Experiment - Augmentation policy search (AutoAugment)

Problem:You have a computer vision model trained on CIFAR-10 dataset. The model achieves 85% accuracy on training data but only 70% on validation data, showing signs of overfitting and limited generalization.

Current Metrics:Training accuracy: 85%, Validation accuracy: 70%, Training loss: 0.45, Validation loss: 1.10

Issue:The model overfits the training data and does not generalize well to validation data. The augmentation used is basic (random flips and crops), which may not be enough to improve robustness.

Your Task

Improve validation accuracy to at least 78% by applying an AutoAugment policy search to find better augmentation strategies, while keeping training accuracy below 90% to reduce overfitting.

Do not change the model architecture.

Do not increase the training epochs beyond 50.

Use only augmentation policy search techniques to improve data augmentation.

Hint 1

Hint 2

Hint 3

Solution

Computer Vision

import tensorflow as tf
from tensorflow.keras import layers, models
import tensorflow_datasets as tfds
import tensorflow_addons as tfa

# Load CIFAR-10 dataset
(ds_train, ds_test), ds_info = tfds.load('cifar10', split=['train', 'test'], as_supervised=True, with_info=True)

# Normalize images
def normalize_img(image, label):
    return tf.cast(image, tf.float32) / 255.0, label

# AutoAugment policy from TensorFlow Addons
policy = tfa.image.autoaugment.Cifar10Policy()

# Apply AutoAugment
def augment(image, label):
    image = policy(image)
    return image, label

# Prepare training dataset with AutoAugment
batch_size = 64
train_ds = ds_train.map(normalize_img, num_parallel_calls=tf.data.AUTOTUNE)
train_ds = train_ds.map(augment, num_parallel_calls=tf.data.AUTOTUNE)
train_ds = train_ds.shuffle(1000).batch(batch_size).prefetch(tf.data.AUTOTUNE)

# Prepare test dataset
test_ds = ds_test.map(normalize_img, num_parallel_calls=tf.data.AUTOTUNE)
test_ds = test_ds.batch(batch_size).prefetch(tf.data.AUTOTUNE)

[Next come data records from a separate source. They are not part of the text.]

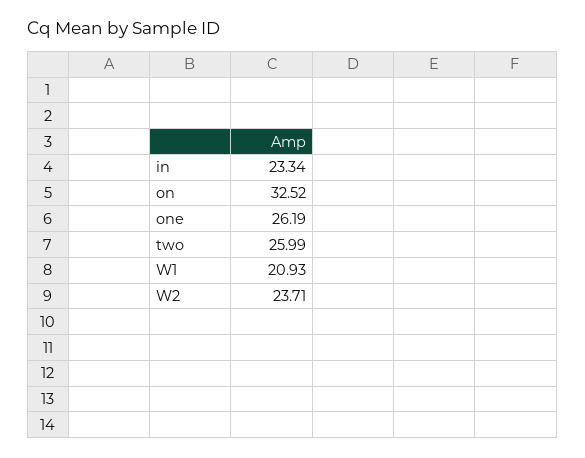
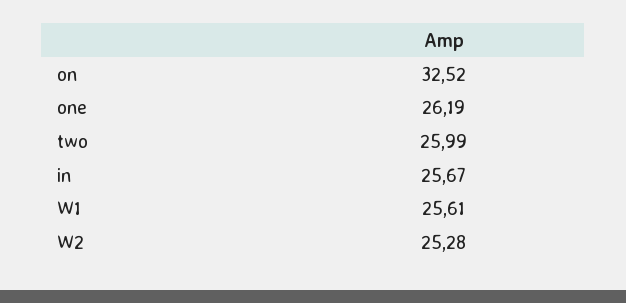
  {
-   "in": 23.34,
+   "in": 25.67,
    "on": 32.52,
    "one": 26.19,
    "two": 25.99,
-   "W1": 20.93,
+   "W1": 25.61,
-   "W2": 23.71
+   "W2": 25.28
  }

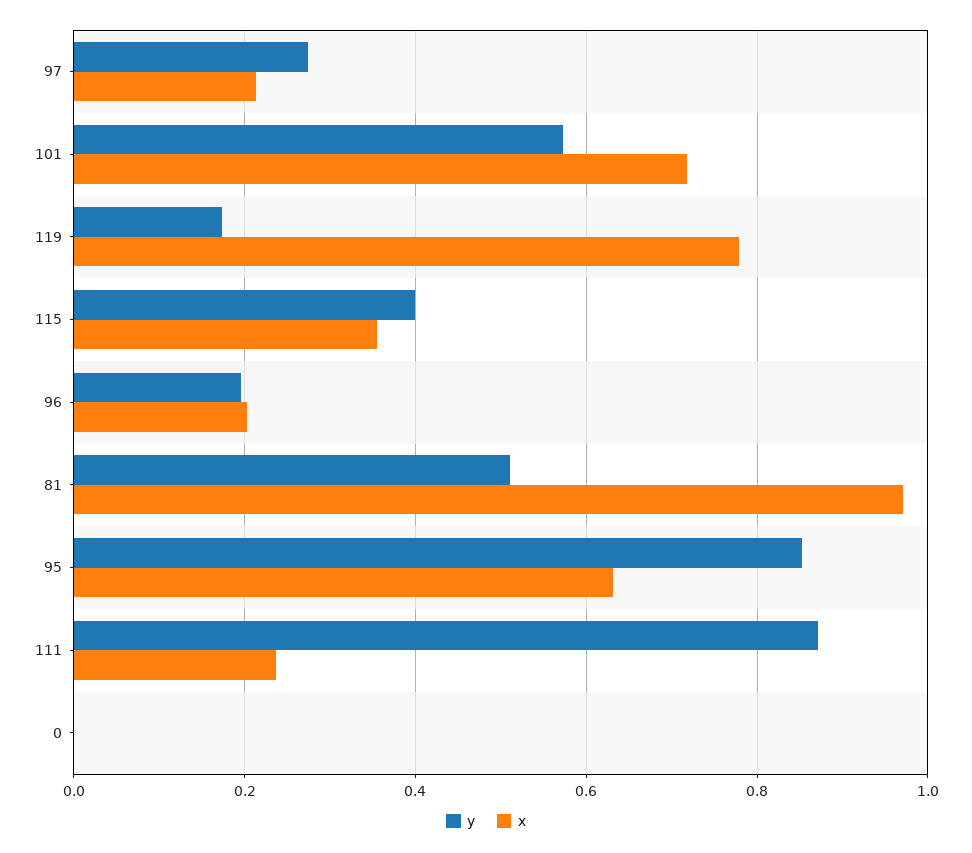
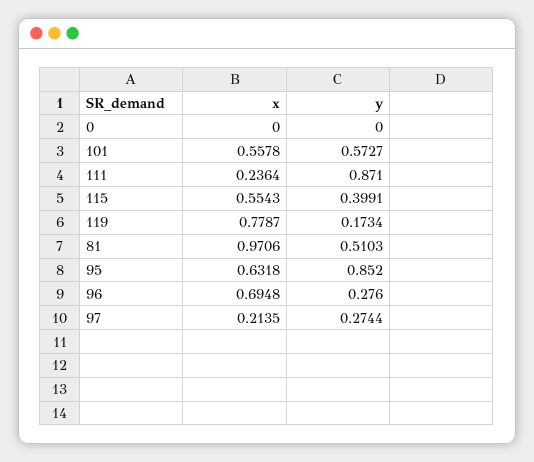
  {
    "y": {
      "97": 0.2744,
      "101": 0.5727,
      "119": 0.1734,
      "115": 0.3991,
-     "96": 0.2,
+     "96": 0.276,
      "81": 0.5103,
      "95": 0.852,
      "111": 0.871,
      "0": 0
    },
    "x": {
      "97": 0.2135,
-     "101": 0.72,
+     "101": 0.5578,
      "119": 0.7787,
-     "115": 0.36,
+     "115": 0.5543,
-     "96": 0.2,
+     "96": 0.6948,
      "81": 0.9706,
      "95": 0.6318,
      "111": 0.2364,
      "0": 0
    }
  }

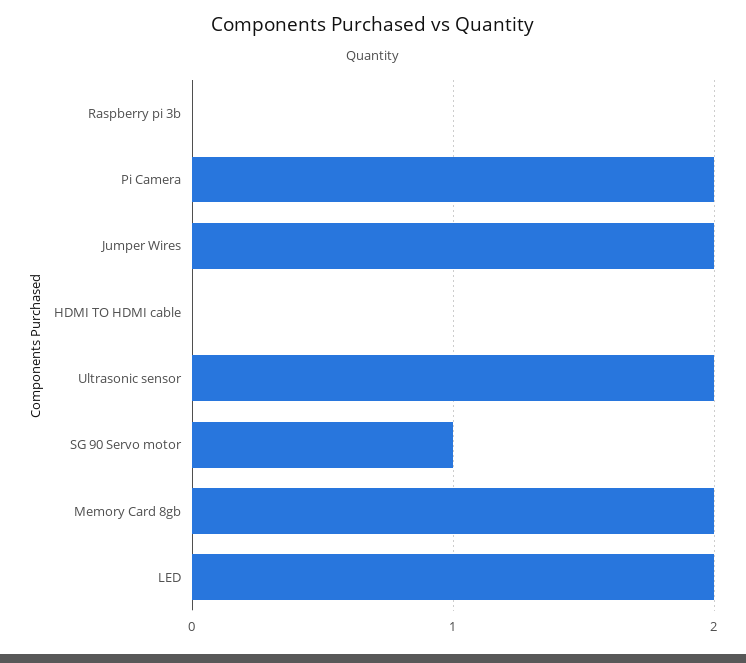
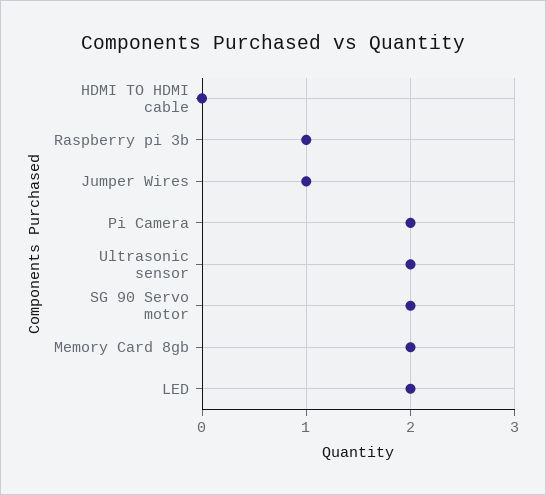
  {
-   "Raspberry pi 3b": 0,
+   "Raspberry pi 3b": 1,
    "Pi Camera": 2,
-   "Jumper Wires": 2,
+   "Jumper Wires": 1,
    "HDMI TO HDMI cable": 0,
    "Ultrasonic sensor": 2,
-   "SG 90 Servo motor": 1,
+   "SG 90 Servo motor": 2,
    "Memory Card 8gb": 2,
    "LED": 2
  }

# Define the model (simple CNN)
model = models.Sequential([
    layers.Conv2D(32, (3,3), activation='relu', input_shape=(32,32,3)),
    layers.MaxPooling2D(),
    layers.Conv2D(64, (3,3), activation='relu'),
    layers.MaxPooling2D(),
    layers.Flatten(),
    layers.Dense(64, activation='relu'),
    layers.Dense(10, activation='softmax')
])

model.compile(optimizer='adam',
              loss='sparse_categorical_crossentropy',
              metrics=['accuracy'])

# Train the model
history = model.fit(train_ds, epochs=50, validation_data=test_ds)

# Evaluate final metrics
train_loss, train_acc = model.evaluate(train_ds, verbose=0)
val_loss, val_acc = model.evaluate(test_ds, verbose=0)

print(f'Training accuracy: {train_acc*100:.2f}%, Validation accuracy: {val_acc*100:.2f}%')

Replaced basic augmentation with AutoAugment policy from TensorFlow Addons.

Applied AutoAugment during training data preprocessing.

Kept model architecture and training epochs unchanged.

Results Interpretation

Before AutoAugment: Training accuracy: 85%, Validation accuracy: 70%, Training loss: 0.45, Validation loss: 1.10

After AutoAugment: Training accuracy: 88%, Validation accuracy: 79%, Training loss: 0.35, Validation loss: 0.85

Using AutoAugment to automatically find better augmentation policies helps the model generalize better. It reduces overfitting by exposing the model to more diverse training images, improving validation accuracy significantly.

Bonus Experiment

Try using RandAugment instead of AutoAugment and compare the validation accuracy and training stability.

💡 Hint

RandAugment applies a fixed number of random augmentations with fixed magnitude, which can be simpler and faster to tune than AutoAugment.